◆ BRIEF: The answer should consist of each line below that contains the word "hand".

(Extracted records)
=== Section Start ===

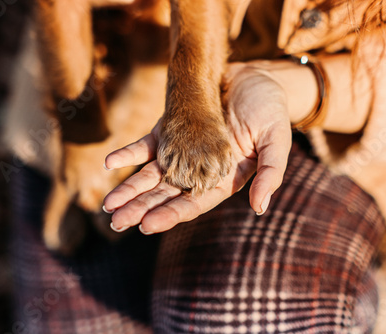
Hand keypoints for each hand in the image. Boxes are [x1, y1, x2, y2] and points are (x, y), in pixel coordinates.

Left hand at [103, 63, 291, 233]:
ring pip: (152, 174)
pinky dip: (129, 153)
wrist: (257, 77)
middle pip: (166, 194)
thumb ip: (270, 173)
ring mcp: (183, 150)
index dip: (170, 215)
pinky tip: (110, 162)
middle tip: (116, 223)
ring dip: (130, 188)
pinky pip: (147, 144)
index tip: (146, 226)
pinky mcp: (172, 129)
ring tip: (108, 205)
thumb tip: (260, 208)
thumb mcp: (276, 141)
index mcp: (223, 179)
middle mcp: (199, 170)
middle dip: (141, 208)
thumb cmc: (271, 110)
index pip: (193, 203)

=== Section End ===

◆ RESULT FOR THIS TASK:
Hand keypoints for each hand in the image. Boxes are [x1, y1, x2, y2] and points are (x, y), in pixel coordinates.
Left hand at [103, 63, 291, 233]:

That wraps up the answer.